*** Begin section ***

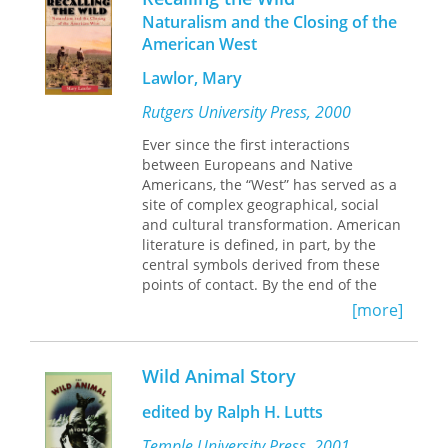
critical theory, on a distinctive
beings and nonhuman nature—and
Naturalism and the Closing of the
tradition of American Writing—those
that it spurred his shift from a
American West
works concerned with the human
romantic to a phenomenological
relationship to the nonhuman world.
understanding of nature. Most
Lawlor, Mary
important, it prompted him to reject
In addition to offering a fresh
Rutgers University Press, 2000
his culture's narrow humanism in
interpretation of classic authors such
favor of a singular vision that in
a Thoreau and Muir, this book
Ever since the first interactions
today's terms would he deemed
introduces readers to the less widely
between Europeans and Native
ecological.
known but equally fascinating writers
Americans, the “West” has served as a
Clarence King and Mary Austin.
site of complex geographical, social
and cultural transformation. American
literature is defined, in part, by the
central symbols derived from these
points of contact. By the end of the
nineteenth century, the Western
[more]
frontier was declared “closed,” a
demise solidified by Frederick Jackson
Turner’s influential essay “The
Wild Animal Story
Significance of the Frontier in
American History (1893). At the same
edited by Ralph H. Lutts
time, “naturalism” was popularized by
the writings of Frank Norris, Stephen
Temple University Press, 2001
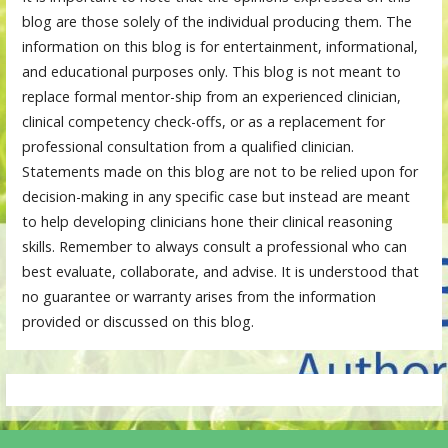
blog are those solely of the individual producing them. The
information on this blog is for entertainment, informational,
and educational purposes only. This blog is not meant to
replace formal mentor-ship from an experienced clinician,
clinical competency check-offs, or as a replacement for
professional consultation from a qualified clinician.
Statements made on this blog are not to be relied upon for
decision-making in any specific case but instead are meant
to help developing clinicians hone their clinical reasoning
skills. Remember to always consult a professional who can
best evaluate, collaborate, and advise. It is understood that
no guarantee or warranty arises from the information
provided or discussed on this blog.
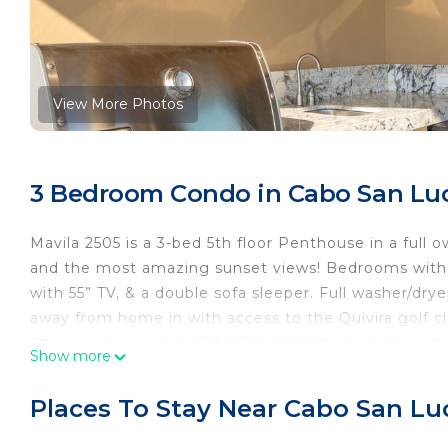
View More Photos
3 Bedroom Condo in Cabo San Lu
Mavila 2505 is a 3-bed 5th floor Penthouse in a full 
and the most amazing sunset views! Bedrooms with K
with 55” TV, & a double sofa sleeper. Full washer/dry
away from home in with access to the Quivira golf cl
Check out our other CaboCondoVacation Units - just l
Show more
with what you are looking for specifically, and we ca
NOTE: stays 31 days/30 nights plus includes access t
Places To Stay Near Cabo San Lu
rentalrequirements
INSIDE:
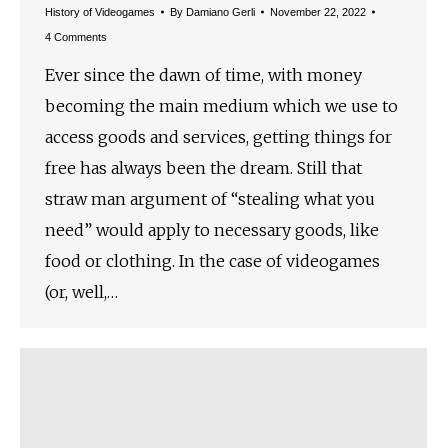
History of Videogames
By
Damiano Gerli
November 22, 2022
4 Comments
Ever since the dawn of time, with money
becoming the main medium which we use to
access goods and services, getting things for
free has always been the dream. Still that
straw man argument of “stealing what you
need” would apply to necessary goods, like
food or clothing. In the case of videogames
(or, well,…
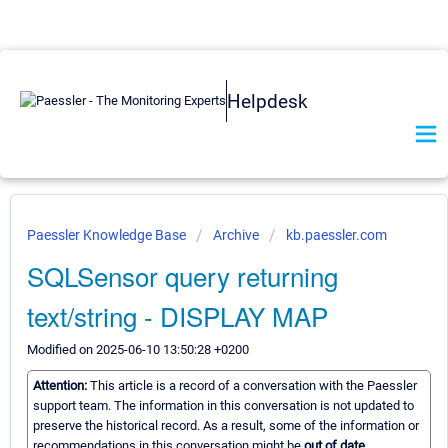
Helpdesk
Paessler Knowledge Base
Archive
kb.paessler.com
SQLSensor query returning
text/string - DISPLAY MAP
Modified on 2025-06-10 13:50:28 +0200
Attention:
This article is a record of a conversation with the Paessler
support team. The information in this conversation is not updated to
preserve the historical record. As a result, some of the information or
recommendations in this conversation might be
out of date.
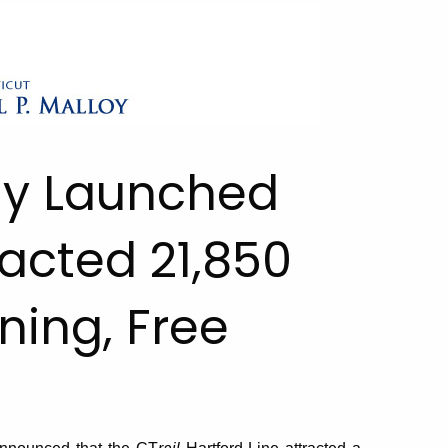
ly Launched
racted 21,850
ning, Free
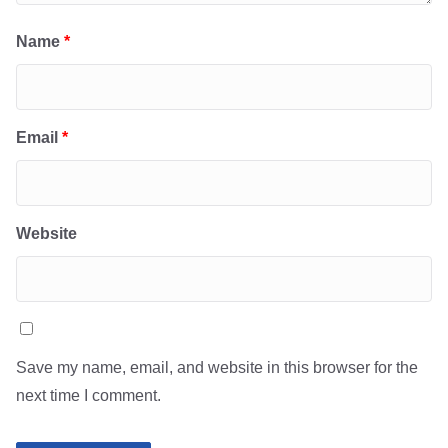
Name
*
Email
*
Website
Save my name, email, and website in this browser for the
next time I comment.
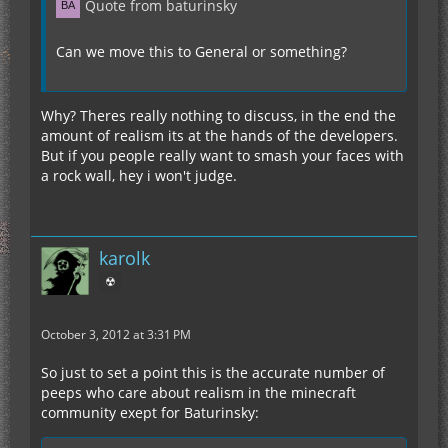
Quote from baturinsky
Can we move this to General or something?
Why? Theres really nothing to discuss, in the end the
amount of realism its at the hands of the developers.
But if you people really want to smash your faces with
a rock wall, hey i won't judge.
karolk
☢
October 3, 2012 at 3:31 PM
So just to set a point this is the accurate number of
peeps who care about realism in the minecraft
community exept for Baturinsky:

*** End section ***

# What you are asked to do
Retype the records verbatim, excluding each image they hold.

# Result
critical theory, on a distinctive
beings and nonhuman nature—and
Naturalism and the Closing of the
tradition of American Writing—those
that it spurred his shift from a
American West
works concerned with the human
romantic to a phenomenological
relationship to the nonhuman world.
understanding of nature. Most
Lawlor, Mary
important, it prompted him to reject
In addition to offering a fresh
Rutgers University Press, 2000
his culture's narrow humanism in
interpretation of classic authors such
favor of a singular vision that in
a Thoreau and Muir, this book
Ever since the first interactions
today's terms would he deemed
introduces readers to the less widely
between Europeans and Native
ecological.
known but equally fascinating writers
Americans, the “West” has served as a
Clarence King and Mary Austin.
site of complex geographical, social
and cultural transformation. American
literature is defined, in part, by the
central symbols derived from these
points of contact. By the end of the
nineteenth century, the Western
[more]
frontier was declared “closed,” a
demise solidified by Frederick Jackson
Turner’s influential essay “The
Wild Animal Story
Significance of the Frontier in
American History (1893). At the same
edited by Ralph H. Lutts
time, “naturalism” was popularized by
the writings of Frank Norris, Stephen
Temple University Press, 2001
blog are those solely of the individual producing them. The
information on this blog is for entertainment, informational,
and educational purposes only. This blog is not meant to
replace formal mentor-ship from an experienced clinician,
clinical competency check-offs, or as a replacement for
professional consultation from a qualified clinician.
Statements made on this blog are not to be relied upon for
decision-making in any specific case but instead are meant
to help developing clinicians hone their clinical reasoning
skills. Remember to always consult a professional who can
best evaluate, collaborate, and advise. It is understood that
no guarantee or warranty arises from the information
provided or discussed on this blog.
View More Photos
3 Bedroom Condo in Cabo San Lu
Mavila 2505 is a 3-bed 5th floor Penthouse in a full 
and the most amazing sunset views! Bedrooms with K
with 55” TV, & a double sofa sleeper. Full washer/dry
away from home in with access to the Quivira golf cl
Check out our other CaboCondoVacation Units - just l
Show more
with what you are looking for specifically, and we ca
NOTE: stays 31 days/30 nights plus includes access t
Places To Stay Near Cabo San Lu
rentalrequirements
INSIDE:
History of Videogames
By
Damiano Gerli
November 22, 2022
4 Comments
Ever since the dawn of time, with money
becoming the main medium which we use to
access goods and services, getting things for
free has always been the dream. Still that
straw man argument of “stealing what you
need” would apply to necessary goods, like
food or clothing. In the case of videogames
(or, well,…
Helpdesk
Paessler Knowledge Base
Archive
kb.paessler.com
SQLSensor query returning
text/string - DISPLAY MAP
Modified on 2025-06-10 13:50:28 +0200
Attention:
This article is a record of a conversation with the Paessler
support team. The information in this conversation is not updated to
preserve the historical record. As a result, some of the information or
recommendations in this conversation might be
out of date.
ly Launched
racted 21,850
ning, Free
Name
*
Email
*
Website
Save my name, email, and website in this browser for the
next time I comment.
Quote from baturinsky
Can we move this to General or something?
Why? Theres really nothing to discuss, in the end the
amount of realism its at the hands of the developers.
But if you people really want to smash your faces with
a rock wall, hey i won't judge.
karolk
☢
October 3, 2012 at 3:31 PM
So just to set a point this is the accurate number of
peeps who care about realism in the minecraft
community exept for Baturinsky:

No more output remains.